If you are not familiar with MySpace, you are out of the loop. If you are a parent of children under the age of 25 or so, and you are not familiar with MySpace…Do not pass Go. Do not collect $200. Stop right now and take time to get educated. A good parent tutorial is available through the National Institute on Media and the Family, a source I highly recommend for equipping parents and families on a wide range of media/family related issues. Another great resource for research based information and recommendations regarding families, entertainment, and health is the Henry J. Kaiser Family Foundation. A third excellent resource is the Center for Parent/Youth Understanding. But encouraging you to familiarize yourself with this huge online community is not really the point of today’s post. I want to share some reflections/lessons I have taken from my experience of MySpace (not actually having a MySpace page myself).

1. Our young people are desperate for relationships. Just look at the size of the “friends” list on the typical MySpace page, and how quickly it grows in the course of a month. Parents and other mentors, this is a great opportunity for us! Provided you approach them with a genuine love and acceptance for who they are, and a healthy respect for the importance of their friends in their lives, your children really are thirsty for a relationship with you. Don’t be intimidated by the electronic gadgetry of their lives. Be there.

2. Music is so personal and important in the lives of our young people. Spend any time navigating the waters of MySpace, and you will hear an amazing array of musical styles, themes, and expressions. Listen to the music. Hear the words of the songs (www.azlyrics.com is a helpful resource). Feel the emotions. Like it or not, this is the expression of their hearts and lives. Don’t just dismiss it or condemn it. Take it to heart, and let it lead you closer to the hearts of the young people you love.

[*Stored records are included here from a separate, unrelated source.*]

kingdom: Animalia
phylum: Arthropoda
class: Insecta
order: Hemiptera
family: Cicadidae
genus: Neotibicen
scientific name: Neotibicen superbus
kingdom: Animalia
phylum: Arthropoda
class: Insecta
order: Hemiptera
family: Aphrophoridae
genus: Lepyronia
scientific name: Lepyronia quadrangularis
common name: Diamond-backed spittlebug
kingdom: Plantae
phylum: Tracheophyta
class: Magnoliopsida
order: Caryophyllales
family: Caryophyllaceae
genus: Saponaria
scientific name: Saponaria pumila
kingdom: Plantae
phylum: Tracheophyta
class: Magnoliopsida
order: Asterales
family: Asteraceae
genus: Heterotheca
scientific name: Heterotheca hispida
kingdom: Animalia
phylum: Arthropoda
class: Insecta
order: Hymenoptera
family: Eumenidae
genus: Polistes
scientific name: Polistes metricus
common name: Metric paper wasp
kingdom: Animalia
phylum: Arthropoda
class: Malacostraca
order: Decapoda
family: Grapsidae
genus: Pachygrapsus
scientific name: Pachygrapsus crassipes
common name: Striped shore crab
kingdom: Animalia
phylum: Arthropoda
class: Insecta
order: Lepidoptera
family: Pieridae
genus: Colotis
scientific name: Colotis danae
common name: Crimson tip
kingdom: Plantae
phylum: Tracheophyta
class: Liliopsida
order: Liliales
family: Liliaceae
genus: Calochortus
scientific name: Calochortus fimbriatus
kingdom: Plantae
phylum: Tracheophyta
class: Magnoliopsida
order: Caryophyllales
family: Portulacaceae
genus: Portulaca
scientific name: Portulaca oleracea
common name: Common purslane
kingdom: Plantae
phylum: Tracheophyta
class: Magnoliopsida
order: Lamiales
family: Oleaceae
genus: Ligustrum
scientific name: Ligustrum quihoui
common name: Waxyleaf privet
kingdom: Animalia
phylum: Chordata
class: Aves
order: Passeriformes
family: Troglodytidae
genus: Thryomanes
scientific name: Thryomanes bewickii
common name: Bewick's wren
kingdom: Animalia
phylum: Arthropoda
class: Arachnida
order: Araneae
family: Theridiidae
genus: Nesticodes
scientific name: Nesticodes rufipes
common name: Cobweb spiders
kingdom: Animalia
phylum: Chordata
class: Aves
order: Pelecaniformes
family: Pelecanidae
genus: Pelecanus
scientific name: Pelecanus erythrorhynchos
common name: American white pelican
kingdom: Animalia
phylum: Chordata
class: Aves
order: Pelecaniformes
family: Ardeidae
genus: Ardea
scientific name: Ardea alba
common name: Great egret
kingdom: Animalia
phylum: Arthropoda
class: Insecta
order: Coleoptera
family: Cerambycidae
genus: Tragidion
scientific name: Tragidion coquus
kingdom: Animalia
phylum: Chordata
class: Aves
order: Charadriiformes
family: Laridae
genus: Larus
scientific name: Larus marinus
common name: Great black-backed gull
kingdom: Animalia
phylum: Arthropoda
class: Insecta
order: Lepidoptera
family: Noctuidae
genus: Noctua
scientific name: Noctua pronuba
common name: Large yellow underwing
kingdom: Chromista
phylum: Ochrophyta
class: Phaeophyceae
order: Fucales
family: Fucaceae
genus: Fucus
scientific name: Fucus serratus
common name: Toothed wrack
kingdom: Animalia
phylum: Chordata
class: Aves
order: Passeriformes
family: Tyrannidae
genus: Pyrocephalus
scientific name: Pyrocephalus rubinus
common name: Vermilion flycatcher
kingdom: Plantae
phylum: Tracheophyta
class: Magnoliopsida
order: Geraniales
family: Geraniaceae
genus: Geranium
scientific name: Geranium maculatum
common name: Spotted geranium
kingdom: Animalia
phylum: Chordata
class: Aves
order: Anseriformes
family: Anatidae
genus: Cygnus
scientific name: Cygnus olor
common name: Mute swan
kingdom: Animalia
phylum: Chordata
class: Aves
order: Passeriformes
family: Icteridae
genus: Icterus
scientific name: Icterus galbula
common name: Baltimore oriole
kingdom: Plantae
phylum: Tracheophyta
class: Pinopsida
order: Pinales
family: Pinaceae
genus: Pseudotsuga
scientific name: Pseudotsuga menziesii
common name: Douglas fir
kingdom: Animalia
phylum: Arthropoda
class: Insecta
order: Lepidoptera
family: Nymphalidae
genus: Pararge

3. Young people are willingly making their lives “open books.” The question is…will we invest the time it takes to read them?

4. Young people are spending vast amounts of time online. Look at how much work is put into MySpace pages, and how constant the dialog is on the message boards. Although I recognize there are multiple reasons for the growing obesity epidemic in America, particularly among young people, spending hours a day online has got to be a big factor.

5. Young people are creating their own world, language, and view of life – and it is a whole other reality from the general adult culture. For a much deeper, and not particularly pleasant, insight into this phenomenon, read “Hurt: Inside the World of Today’s Teenager” by Chap Clark.

6. YOUNG PEOPLE NEED YOU! There is no better place to invest your time and energy than in our children and adolescents – and you don’t have to stop with your own. They need us to be there for them, loving and guiding and accepting and challenging and believing in them. Many are literally dying for us to invest in them. When you have a few minutes, and you are ready to be inspired, check out www.makeadifferencemovie.com (OK, the music and narrator’s voice are a little cheesy and may remind you of “Deep Thoughts, by Jack Handy,” but don’t let that keep the story from inspiring you.)